---- EXTRACTED DATA

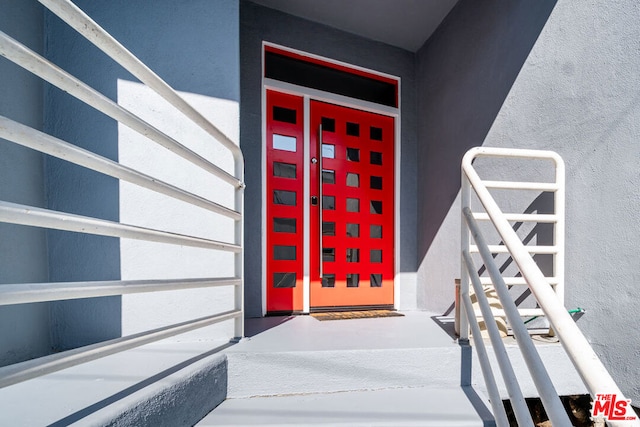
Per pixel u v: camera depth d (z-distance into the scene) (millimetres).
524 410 912
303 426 1228
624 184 1551
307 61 2873
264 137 2668
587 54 1724
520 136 2100
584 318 1703
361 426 1240
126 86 1668
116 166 909
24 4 1474
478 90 2463
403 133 3199
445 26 2855
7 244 1297
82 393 985
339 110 3008
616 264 1572
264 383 1475
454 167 2691
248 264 2553
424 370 1599
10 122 662
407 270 3123
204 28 1782
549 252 1763
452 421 1273
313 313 2762
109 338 1603
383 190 3141
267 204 2693
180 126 1723
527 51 2062
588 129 1712
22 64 694
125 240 1633
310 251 2818
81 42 1639
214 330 1708
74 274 1583
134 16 1711
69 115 1612
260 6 2701
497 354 1076
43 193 1553
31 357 1409
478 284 1389
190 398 1188
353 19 2859
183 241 1193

--------

**TRY IT:** Could you write out, exactly, each line of the data above from the one containing "454 167 2691" through the last, including both?

**SOLVED PROBLEM:**
454 167 2691
248 264 2553
424 370 1599
10 122 662
407 270 3123
204 28 1782
549 252 1763
452 421 1273
313 313 2762
109 338 1603
383 190 3141
267 204 2693
180 126 1723
527 51 2062
588 129 1712
22 64 694
125 240 1633
310 251 2818
81 42 1639
214 330 1708
74 274 1583
134 16 1711
69 115 1612
260 6 2701
497 354 1076
43 193 1553
31 357 1409
478 284 1389
190 398 1188
353 19 2859
183 241 1193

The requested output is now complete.